Instructions for the task:
The expected response is a copy of every line in the entries below that includes the word "round".
(Beginning of Data)
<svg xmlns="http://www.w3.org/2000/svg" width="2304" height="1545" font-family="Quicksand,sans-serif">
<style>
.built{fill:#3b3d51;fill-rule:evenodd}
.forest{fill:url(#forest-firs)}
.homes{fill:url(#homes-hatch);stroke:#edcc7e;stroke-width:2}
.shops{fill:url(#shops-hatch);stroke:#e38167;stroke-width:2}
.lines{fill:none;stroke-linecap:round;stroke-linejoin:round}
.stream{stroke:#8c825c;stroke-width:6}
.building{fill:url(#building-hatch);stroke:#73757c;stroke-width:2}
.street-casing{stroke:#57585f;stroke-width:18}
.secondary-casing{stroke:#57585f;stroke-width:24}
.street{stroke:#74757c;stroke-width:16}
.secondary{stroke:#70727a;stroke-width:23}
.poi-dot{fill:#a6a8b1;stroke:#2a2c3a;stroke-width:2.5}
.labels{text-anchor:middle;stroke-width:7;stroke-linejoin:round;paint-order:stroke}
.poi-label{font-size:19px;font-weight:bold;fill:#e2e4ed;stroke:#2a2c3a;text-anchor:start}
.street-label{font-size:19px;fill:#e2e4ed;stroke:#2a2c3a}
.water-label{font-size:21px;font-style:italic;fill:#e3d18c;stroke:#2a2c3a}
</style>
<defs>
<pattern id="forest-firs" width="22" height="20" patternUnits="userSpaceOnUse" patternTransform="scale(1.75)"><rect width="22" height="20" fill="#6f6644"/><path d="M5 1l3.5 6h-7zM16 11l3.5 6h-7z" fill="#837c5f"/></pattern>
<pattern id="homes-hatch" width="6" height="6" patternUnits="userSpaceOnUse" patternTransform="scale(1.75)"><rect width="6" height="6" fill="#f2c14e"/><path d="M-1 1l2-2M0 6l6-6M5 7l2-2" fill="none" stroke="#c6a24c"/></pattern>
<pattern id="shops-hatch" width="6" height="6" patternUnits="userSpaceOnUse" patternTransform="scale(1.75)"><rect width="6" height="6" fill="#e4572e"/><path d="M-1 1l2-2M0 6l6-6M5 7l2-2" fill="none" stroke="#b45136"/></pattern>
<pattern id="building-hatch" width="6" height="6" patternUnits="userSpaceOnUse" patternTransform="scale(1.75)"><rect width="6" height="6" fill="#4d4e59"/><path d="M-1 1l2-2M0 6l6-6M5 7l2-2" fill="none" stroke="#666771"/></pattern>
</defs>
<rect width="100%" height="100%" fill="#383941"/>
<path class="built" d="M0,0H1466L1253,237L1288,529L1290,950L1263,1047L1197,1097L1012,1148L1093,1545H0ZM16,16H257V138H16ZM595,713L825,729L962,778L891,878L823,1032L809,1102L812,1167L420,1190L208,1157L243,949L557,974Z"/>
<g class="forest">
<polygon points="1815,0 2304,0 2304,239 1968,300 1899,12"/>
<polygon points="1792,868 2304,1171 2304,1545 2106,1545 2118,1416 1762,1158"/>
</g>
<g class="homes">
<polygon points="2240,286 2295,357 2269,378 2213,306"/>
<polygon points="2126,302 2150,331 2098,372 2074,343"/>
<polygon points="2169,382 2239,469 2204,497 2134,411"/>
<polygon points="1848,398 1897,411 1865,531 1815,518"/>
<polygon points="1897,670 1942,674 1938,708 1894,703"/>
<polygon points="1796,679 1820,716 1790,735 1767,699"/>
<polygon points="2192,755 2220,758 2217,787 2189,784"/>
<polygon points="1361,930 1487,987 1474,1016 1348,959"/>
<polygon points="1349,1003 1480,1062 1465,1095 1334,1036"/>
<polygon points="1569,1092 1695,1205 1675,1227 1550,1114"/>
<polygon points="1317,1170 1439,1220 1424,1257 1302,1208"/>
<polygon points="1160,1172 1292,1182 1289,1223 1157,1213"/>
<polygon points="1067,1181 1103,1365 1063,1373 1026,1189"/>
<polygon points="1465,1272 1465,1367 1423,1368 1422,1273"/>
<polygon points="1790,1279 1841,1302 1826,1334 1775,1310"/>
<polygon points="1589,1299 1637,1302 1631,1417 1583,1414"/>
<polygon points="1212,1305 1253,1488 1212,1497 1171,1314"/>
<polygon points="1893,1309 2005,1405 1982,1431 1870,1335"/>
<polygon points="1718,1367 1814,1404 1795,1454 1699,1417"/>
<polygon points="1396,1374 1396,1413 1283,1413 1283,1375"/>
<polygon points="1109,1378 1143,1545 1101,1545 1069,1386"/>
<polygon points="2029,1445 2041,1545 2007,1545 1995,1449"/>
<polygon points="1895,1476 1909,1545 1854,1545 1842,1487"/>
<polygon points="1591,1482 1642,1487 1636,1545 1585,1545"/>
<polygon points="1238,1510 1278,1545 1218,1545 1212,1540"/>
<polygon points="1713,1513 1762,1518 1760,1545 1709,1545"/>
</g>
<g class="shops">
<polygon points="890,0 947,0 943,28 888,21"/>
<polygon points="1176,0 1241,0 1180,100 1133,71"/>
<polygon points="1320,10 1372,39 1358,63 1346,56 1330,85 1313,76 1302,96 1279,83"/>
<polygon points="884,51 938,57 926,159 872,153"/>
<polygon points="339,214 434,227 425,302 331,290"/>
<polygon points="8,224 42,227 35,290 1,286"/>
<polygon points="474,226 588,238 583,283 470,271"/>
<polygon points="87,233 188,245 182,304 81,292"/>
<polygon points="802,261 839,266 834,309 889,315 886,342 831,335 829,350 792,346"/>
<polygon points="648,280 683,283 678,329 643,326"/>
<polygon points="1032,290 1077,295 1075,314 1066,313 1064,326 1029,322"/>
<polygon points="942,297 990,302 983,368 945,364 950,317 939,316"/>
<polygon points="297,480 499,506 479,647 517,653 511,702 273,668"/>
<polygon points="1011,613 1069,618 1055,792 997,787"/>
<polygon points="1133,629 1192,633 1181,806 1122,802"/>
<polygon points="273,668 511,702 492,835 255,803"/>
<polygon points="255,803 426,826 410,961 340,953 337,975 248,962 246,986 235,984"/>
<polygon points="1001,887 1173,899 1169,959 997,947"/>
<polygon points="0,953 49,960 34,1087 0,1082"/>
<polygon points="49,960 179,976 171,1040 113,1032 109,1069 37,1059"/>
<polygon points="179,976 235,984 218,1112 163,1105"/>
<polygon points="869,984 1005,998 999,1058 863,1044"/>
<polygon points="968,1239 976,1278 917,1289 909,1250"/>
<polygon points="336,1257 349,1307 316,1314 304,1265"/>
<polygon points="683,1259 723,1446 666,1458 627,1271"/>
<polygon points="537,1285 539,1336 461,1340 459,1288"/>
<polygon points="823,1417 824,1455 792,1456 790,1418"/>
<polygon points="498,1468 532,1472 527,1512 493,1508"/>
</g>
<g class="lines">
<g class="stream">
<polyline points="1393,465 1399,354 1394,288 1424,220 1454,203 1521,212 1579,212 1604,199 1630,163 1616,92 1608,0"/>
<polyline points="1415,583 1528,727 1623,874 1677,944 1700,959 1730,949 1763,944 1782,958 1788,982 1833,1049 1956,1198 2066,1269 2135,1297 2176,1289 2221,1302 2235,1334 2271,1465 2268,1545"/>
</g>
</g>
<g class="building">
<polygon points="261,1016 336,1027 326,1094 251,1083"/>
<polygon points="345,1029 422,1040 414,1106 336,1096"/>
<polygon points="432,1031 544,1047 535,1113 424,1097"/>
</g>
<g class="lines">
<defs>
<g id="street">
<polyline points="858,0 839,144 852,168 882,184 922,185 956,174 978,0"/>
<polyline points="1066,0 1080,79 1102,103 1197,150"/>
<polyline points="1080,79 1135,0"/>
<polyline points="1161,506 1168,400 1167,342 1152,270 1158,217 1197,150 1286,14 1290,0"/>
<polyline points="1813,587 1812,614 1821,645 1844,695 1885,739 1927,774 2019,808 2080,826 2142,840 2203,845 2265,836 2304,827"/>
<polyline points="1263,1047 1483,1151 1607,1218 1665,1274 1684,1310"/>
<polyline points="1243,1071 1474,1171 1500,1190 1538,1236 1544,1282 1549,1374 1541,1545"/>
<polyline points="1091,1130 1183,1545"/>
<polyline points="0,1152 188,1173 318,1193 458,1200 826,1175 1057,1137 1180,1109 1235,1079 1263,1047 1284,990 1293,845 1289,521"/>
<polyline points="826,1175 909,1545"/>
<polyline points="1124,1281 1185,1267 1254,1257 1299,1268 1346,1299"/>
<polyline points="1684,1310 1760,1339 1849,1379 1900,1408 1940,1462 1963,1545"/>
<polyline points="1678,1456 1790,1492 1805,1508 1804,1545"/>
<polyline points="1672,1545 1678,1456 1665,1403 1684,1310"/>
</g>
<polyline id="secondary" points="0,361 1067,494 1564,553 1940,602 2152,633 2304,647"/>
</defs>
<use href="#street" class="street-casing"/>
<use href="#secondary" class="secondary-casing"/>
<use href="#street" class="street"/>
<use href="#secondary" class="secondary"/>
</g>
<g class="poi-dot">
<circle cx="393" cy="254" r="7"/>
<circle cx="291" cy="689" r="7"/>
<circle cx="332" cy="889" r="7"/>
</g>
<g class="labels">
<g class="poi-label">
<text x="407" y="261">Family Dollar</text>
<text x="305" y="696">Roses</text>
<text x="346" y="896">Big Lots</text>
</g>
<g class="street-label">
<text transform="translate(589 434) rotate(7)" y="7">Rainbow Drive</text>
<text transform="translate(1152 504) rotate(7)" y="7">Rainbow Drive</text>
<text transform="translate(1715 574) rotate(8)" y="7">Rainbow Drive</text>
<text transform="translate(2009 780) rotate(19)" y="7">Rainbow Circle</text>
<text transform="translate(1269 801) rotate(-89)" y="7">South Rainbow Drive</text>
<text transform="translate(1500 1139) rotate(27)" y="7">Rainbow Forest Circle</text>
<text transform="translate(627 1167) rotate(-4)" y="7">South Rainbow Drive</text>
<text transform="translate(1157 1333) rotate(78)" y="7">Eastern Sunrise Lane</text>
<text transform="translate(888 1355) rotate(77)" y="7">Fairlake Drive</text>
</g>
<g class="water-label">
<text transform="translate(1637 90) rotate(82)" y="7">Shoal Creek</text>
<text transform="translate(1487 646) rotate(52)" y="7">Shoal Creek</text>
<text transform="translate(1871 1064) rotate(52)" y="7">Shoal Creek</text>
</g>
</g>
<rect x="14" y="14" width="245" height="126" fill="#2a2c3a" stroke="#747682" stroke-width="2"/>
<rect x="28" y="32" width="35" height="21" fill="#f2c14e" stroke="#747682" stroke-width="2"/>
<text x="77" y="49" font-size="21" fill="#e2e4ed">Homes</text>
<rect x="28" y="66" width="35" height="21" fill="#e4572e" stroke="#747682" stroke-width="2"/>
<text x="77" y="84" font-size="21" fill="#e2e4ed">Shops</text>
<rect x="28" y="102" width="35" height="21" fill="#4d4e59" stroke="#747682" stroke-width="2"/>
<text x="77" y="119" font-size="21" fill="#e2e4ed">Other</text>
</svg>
(End of Data)
Exercise result:
.lines{fill:none;stroke-linecap:round;stroke-linejoin:round}
.labels{text-anchor:middle;stroke-width:7;stroke-linejoin:round;paint-order:stroke}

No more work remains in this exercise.